What you are asked to do. Lines from the one containing "Rifle Paper Co. Menagerie Toile" through the final line of the records below are needed, copied exactly, with no pictures.

++++++++++++++++++++

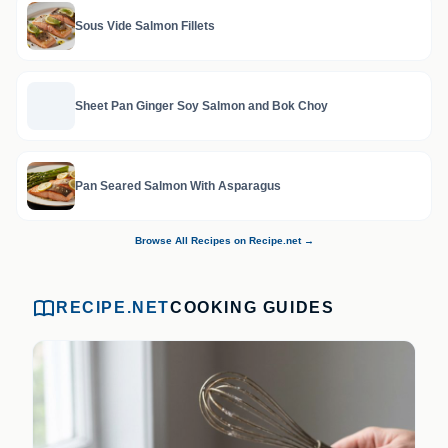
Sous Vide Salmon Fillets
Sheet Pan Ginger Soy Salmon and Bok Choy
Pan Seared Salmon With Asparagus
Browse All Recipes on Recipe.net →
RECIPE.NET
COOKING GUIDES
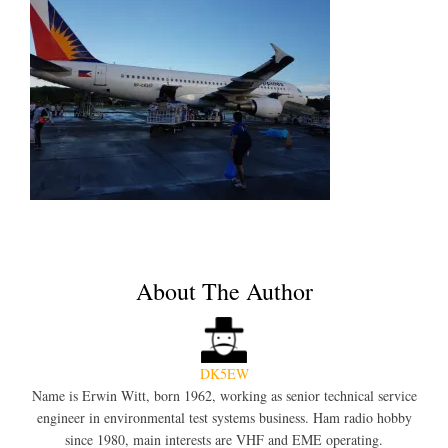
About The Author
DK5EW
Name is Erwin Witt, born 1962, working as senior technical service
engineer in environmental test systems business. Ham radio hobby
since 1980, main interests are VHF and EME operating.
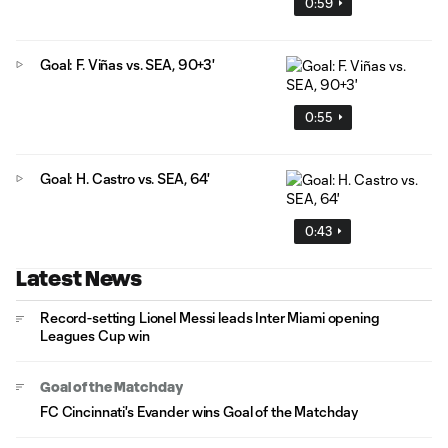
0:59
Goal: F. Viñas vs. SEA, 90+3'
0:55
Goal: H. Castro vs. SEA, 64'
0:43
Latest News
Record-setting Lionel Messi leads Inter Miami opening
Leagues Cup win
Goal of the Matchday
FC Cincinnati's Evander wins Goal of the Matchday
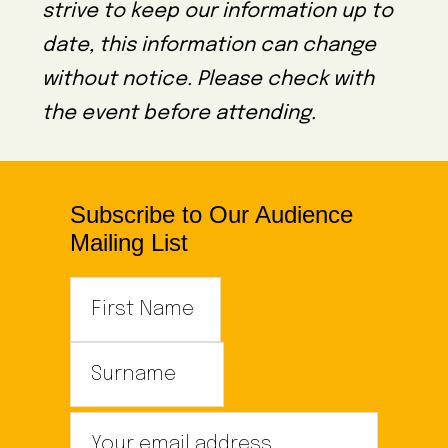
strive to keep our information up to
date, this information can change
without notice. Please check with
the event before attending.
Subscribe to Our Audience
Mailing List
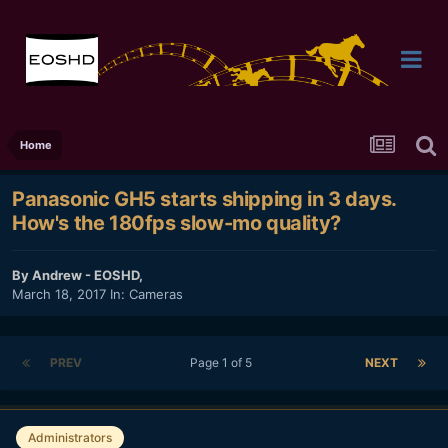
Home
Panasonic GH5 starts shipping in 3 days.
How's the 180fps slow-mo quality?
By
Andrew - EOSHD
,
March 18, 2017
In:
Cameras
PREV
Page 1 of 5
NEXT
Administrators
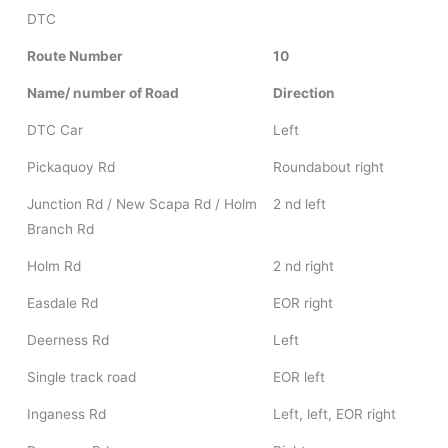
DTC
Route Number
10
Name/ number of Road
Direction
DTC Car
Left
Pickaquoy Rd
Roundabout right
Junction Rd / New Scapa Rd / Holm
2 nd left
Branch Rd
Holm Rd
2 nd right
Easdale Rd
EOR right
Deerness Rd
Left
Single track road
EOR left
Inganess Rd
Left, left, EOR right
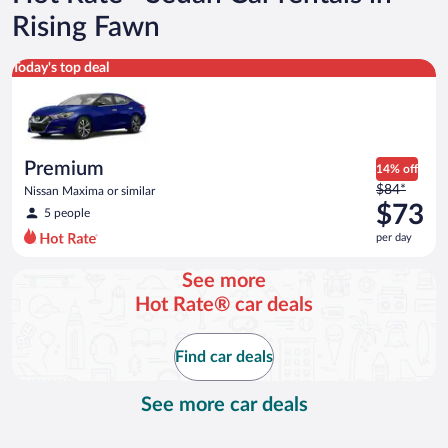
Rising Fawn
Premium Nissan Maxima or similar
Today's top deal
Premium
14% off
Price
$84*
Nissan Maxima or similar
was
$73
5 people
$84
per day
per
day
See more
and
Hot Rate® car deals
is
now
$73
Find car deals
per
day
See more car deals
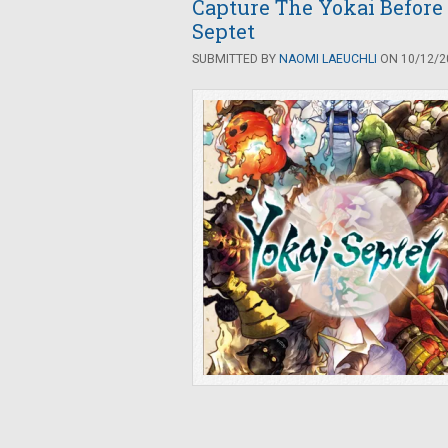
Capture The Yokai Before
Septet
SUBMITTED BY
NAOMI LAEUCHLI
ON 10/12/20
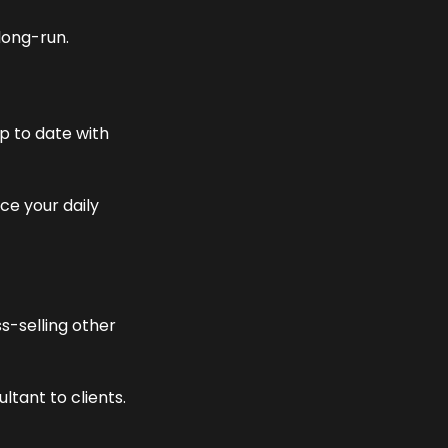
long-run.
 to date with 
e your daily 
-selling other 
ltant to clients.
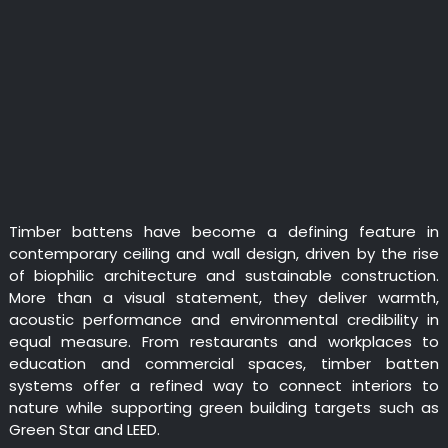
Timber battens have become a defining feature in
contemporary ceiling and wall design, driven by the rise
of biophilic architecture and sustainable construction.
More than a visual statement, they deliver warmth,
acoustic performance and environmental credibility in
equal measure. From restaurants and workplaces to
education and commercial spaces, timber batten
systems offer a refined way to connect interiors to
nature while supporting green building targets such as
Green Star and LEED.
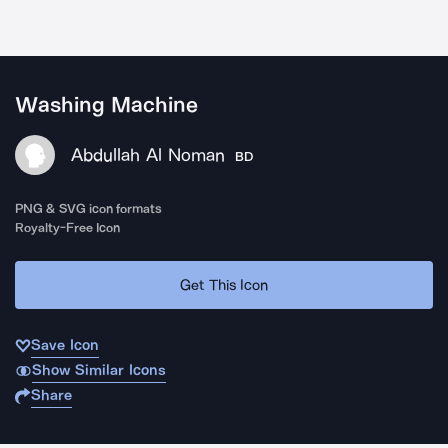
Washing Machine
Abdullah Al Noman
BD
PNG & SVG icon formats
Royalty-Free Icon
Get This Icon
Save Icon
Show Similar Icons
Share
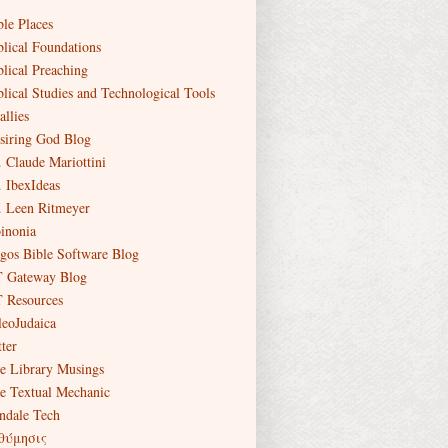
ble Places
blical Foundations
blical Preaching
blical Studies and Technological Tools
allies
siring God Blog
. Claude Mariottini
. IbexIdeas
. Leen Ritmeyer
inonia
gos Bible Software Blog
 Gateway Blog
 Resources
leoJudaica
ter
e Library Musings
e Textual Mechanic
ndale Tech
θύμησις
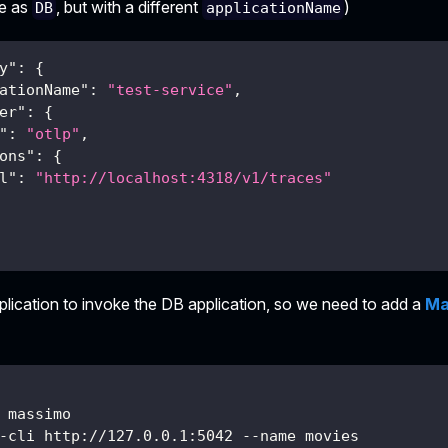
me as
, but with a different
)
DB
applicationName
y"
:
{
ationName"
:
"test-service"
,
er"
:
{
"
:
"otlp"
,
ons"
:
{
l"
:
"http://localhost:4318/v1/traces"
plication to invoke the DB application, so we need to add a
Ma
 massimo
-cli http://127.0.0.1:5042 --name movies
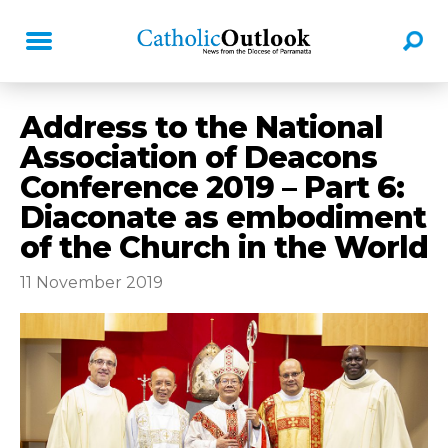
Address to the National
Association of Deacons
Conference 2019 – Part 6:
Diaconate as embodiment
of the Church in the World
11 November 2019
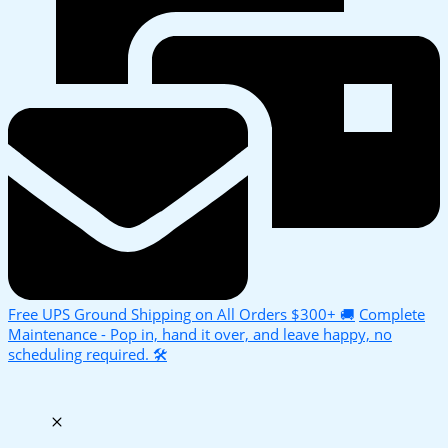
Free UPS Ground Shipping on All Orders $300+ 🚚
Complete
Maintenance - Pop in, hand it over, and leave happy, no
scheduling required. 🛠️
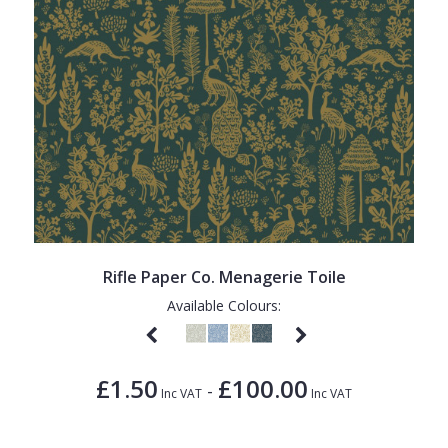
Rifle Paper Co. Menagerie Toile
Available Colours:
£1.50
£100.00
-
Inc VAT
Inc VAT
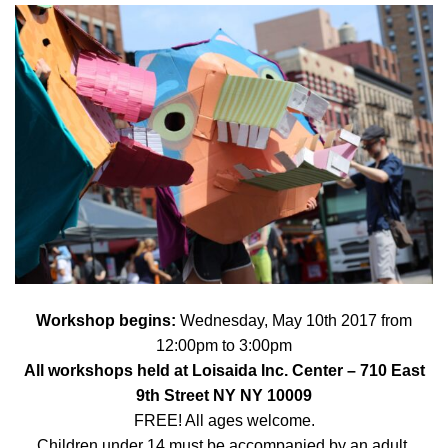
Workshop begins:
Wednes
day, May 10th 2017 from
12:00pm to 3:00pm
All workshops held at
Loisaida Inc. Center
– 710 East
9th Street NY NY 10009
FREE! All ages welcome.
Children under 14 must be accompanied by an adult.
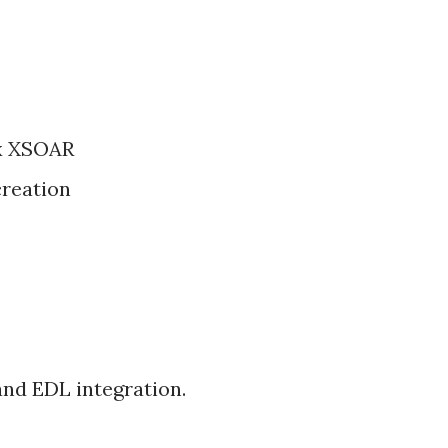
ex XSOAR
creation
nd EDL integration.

++++++++++++++++++++

Response to this exercise.
Rifle Paper Co. Menagerie Toile
Available Colours:
£1.50
£100.00
-
Inc VAT
Inc VAT
Workshop begins:
Wednes
day, May 10th 2017 from
12:00pm to 3:00pm
All workshops held at
Loisaida Inc. Center
– 710 East
9th Street NY NY 10009
FREE! All ages welcome.
Children under 14 must be accompanied by an adult.
ex XSOAR
creation
nd EDL integration.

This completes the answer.